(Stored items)
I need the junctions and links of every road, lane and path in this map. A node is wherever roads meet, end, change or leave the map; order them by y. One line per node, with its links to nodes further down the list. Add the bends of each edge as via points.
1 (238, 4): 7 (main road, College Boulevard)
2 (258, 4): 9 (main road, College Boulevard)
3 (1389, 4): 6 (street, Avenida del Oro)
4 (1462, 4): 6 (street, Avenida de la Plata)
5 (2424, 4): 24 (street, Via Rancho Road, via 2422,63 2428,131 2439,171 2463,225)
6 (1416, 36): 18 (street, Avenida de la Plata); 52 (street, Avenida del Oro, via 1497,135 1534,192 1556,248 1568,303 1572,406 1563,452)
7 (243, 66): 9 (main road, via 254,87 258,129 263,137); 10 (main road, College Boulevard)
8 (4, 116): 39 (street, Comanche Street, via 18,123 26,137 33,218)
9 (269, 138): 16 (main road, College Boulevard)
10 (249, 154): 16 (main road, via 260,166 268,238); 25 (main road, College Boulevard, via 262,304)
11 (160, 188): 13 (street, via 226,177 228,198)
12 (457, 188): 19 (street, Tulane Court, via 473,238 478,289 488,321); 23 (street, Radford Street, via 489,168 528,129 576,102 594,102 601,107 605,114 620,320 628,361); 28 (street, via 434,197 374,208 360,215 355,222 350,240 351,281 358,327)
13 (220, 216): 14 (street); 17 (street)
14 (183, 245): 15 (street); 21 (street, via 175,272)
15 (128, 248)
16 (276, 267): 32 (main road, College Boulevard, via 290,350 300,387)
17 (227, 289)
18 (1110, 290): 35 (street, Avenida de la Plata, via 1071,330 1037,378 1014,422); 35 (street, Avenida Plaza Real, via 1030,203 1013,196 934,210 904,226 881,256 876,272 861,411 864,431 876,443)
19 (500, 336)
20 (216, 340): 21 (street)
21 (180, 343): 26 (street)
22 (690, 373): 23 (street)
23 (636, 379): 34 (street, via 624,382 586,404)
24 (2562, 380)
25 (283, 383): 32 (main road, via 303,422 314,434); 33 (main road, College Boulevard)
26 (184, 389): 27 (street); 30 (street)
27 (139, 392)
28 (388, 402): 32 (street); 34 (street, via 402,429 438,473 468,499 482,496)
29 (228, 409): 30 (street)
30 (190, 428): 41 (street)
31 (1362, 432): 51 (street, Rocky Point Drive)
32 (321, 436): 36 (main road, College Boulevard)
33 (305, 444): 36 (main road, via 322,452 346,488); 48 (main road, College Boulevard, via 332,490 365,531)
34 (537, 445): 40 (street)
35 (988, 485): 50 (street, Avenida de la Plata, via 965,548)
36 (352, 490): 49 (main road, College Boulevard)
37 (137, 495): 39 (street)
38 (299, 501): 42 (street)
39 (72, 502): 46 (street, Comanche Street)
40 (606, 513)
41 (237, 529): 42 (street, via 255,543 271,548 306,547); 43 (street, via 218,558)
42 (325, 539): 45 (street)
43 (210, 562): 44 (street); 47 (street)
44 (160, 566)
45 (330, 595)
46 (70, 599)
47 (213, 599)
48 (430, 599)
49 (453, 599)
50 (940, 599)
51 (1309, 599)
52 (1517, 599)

Task to complete | Your task is to output the full set of records exactly as presented.

Answer section |
I need the junctions and links of every road, lane and path in this map. A node is wherever roads meet, end, change or leave the map; order them by y. One line per node, with its links to nodes further down the list. Add the bends of each edge as via points.
1 (238, 4): 7 (main road, College Boulevard)
2 (258, 4): 9 (main road, College Boulevard)
3 (1389, 4): 6 (street, Avenida del Oro)
4 (1462, 4): 6 (street, Avenida de la Plata)
5 (2424, 4): 24 (street, Via Rancho Road, via 2422,63 2428,131 2439,171 2463,225)
6 (1416, 36): 18 (street, Avenida de la Plata); 52 (street, Avenida del Oro, via 1497,135 1534,192 1556,248 1568,303 1572,406 1563,452)
7 (243, 66): 9 (main road, via 254,87 258,129 263,137); 10 (main road, College Boulevard)
8 (4, 116): 39 (street, Comanche Street, via 18,123 26,137 33,218)
9 (269, 138): 16 (main road, College Boulevard)
10 (249, 154): 16 (main road, via 260,166 268,238); 25 (main road, College Boulevard, via 262,304)
11 (160, 188): 13 (street, via 226,177 228,198)
12 (457, 188): 19 (street, Tulane Court, via 473,238 478,289 488,321); 23 (street, Radford Street, via 489,168 528,129 576,102 594,102 601,107 605,114 620,320 628,361); 28 (street, via 434,197 374,208 360,215 355,222 350,240 351,281 358,327)
13 (220, 216): 14 (street); 17 (street)
14 (183, 245): 15 (street); 21 (street, via 175,272)
15 (128, 248)
16 (276, 267): 32 (main road, College Boulevard, via 290,350 300,387)
17 (227, 289)
18 (1110, 290): 35 (street, Avenida de la Plata, via 1071,330 1037,378 1014,422); 35 (street, Avenida Plaza Real, via 1030,203 1013,196 934,210 904,226 881,256 876,272 861,411 864,431 876,443)
19 (500, 336)
20 (216, 340): 21 (street)
21 (180, 343): 26 (street)
22 (690, 373): 23 (street)
23 (636, 379): 34 (street, via 624,382 586,404)
24 (2562, 380)
25 (283, 383): 32 (main road, via 303,422 314,434); 33 (main road, College Boulevard)
26 (184, 389): 27 (street); 30 (street)
27 (139, 392)
28 (388, 402): 32 (street); 34 (street, via 402,429 438,473 468,499 482,496)
29 (228, 409): 30 (street)
30 (190, 428): 41 (street)
31 (1362, 432): 51 (street, Rocky Point Drive)
32 (321, 436): 36 (main road, College Boulevard)
33 (305, 444): 36 (main road, via 322,452 346,488); 48 (main road, College Boulevard, via 332,490 365,531)
34 (537, 445): 40 (street)
35 (988, 485): 50 (street, Avenida de la Plata, via 965,548)
36 (352, 490): 49 (main road, College Boulevard)
37 (137, 495): 39 (street)
38 (299, 501): 42 (street)
39 (72, 502): 46 (street, Comanche Street)
40 (606, 513)
41 (237, 529): 42 (street, via 255,543 271,548 306,547); 43 (street, via 218,558)
42 (325, 539): 45 (street)
43 (210, 562): 44 (street); 47 (street)
44 (160, 566)
45 (330, 595)
46 (70, 599)
47 (213, 599)
48 (430, 599)
49 (453, 599)
50 (940, 599)
51 (1309, 599)
52 (1517, 599)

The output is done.